Sum of Weights of All Strings of Length n
This was the final problem in an Alibaba online assessment on April 21st. The intended solution was state-compressed DP → fast exponentiation. Unfortunately, I made an error in the fast exponentiation implementation, causing one-third of the test cases to fail due to TLE. Here’s a post-mortem analysis.
Problem: A string consists of lowercase letters. Its weight is defined as the number of non-adjacent vowel pairs (vowels: a, e, i, o, u). For example, the weight of “aba” is 1. Design a program to calculate the total weight of all strings of length n, with the answer taken modulo 1000000009.
For n = 3, strings with weight 1 include “aaa”, “abe”, etc. The total weight of all such strings is 650.
DP is an intuitive approach, and computing the weight of any given string is straightforward — but that is not the core challenge here.
After extended analysis and manual calculation, the DP recurrence was determined: dp[i] represents the total weight of all strings of length i.

### Information shown
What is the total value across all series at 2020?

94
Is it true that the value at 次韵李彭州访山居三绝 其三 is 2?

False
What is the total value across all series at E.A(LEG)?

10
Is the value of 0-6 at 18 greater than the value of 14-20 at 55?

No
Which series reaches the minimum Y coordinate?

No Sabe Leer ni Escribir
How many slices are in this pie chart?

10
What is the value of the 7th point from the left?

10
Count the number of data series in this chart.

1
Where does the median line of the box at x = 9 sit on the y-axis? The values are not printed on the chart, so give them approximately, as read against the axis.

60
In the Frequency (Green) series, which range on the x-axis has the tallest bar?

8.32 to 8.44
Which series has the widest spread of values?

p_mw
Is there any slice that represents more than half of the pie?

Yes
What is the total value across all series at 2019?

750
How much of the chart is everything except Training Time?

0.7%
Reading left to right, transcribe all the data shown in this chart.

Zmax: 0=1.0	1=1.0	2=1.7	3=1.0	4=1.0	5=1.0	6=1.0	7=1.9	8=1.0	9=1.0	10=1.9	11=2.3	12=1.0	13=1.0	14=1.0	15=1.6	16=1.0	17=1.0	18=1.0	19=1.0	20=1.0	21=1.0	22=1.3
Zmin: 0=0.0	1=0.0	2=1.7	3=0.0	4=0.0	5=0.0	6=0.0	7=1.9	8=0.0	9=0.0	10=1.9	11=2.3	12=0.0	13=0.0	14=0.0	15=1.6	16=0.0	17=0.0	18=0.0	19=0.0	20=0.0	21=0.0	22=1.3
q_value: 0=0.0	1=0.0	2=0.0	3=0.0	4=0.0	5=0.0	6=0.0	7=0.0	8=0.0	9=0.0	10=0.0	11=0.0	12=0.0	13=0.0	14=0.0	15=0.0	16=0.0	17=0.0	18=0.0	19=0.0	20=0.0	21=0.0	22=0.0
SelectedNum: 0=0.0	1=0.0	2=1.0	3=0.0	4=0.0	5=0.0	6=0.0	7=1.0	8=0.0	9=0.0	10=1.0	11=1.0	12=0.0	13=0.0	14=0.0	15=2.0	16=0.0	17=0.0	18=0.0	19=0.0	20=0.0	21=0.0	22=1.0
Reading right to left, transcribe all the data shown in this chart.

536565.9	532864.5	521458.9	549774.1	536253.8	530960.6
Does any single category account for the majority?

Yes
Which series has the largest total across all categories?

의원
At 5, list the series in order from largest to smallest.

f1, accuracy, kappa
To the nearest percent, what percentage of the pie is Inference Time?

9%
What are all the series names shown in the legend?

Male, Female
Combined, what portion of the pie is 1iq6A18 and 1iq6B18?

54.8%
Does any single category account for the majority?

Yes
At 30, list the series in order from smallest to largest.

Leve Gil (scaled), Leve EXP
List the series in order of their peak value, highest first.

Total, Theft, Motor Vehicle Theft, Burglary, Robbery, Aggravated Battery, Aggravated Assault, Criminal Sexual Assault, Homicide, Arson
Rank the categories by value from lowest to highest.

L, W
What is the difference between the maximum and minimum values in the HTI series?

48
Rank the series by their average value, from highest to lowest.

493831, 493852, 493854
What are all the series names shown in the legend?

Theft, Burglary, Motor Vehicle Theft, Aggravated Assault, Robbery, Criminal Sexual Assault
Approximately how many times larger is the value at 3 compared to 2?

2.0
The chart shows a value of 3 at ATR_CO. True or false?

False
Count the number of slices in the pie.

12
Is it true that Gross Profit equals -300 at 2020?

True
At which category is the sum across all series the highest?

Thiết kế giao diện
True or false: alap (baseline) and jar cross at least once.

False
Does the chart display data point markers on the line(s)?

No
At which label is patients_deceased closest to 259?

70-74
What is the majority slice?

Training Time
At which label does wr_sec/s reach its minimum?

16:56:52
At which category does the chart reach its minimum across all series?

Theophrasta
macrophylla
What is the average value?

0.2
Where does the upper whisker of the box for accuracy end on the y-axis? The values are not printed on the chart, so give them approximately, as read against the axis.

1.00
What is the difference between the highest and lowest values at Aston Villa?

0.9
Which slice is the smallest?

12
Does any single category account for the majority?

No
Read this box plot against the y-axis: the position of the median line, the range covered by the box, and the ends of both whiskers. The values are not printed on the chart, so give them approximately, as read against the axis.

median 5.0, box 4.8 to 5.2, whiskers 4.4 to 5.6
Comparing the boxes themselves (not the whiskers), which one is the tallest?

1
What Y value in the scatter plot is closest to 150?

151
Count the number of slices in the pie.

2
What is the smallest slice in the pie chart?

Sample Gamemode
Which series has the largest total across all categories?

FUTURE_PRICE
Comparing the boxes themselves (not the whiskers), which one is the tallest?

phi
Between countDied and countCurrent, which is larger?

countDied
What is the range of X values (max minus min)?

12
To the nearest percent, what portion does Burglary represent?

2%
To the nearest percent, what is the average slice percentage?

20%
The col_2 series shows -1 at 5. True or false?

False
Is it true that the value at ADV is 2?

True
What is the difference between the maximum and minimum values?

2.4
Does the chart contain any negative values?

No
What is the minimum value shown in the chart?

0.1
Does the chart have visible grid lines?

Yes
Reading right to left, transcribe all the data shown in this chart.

### Tasks
• A. Print the string-weight write-up exactly from "Problem: A string" to "core challenge here.".
• B. In the string-weight write-up, what total weight is given for all strings of length 3?
Rely only on the string-weight write-up.

### Responses by item number
• A.
Problem: A string consists of lowercase letters. Its weight is defined as the number of non-adjacent vowel pairs (vowels: a, e, i, o, u). For example, the weight of “aba” is 1. Design a program to calculate the total weight of all strings of length n, with the answer taken modulo 1000000009.
For n = 3, strings with weight 1 include “aaa”, “abe”, etc. The total weight of all such strings is 650.
DP is an intuitive approach, and computing the weight of any given string is straightforward — but that is not the core challenge here.

• B. 650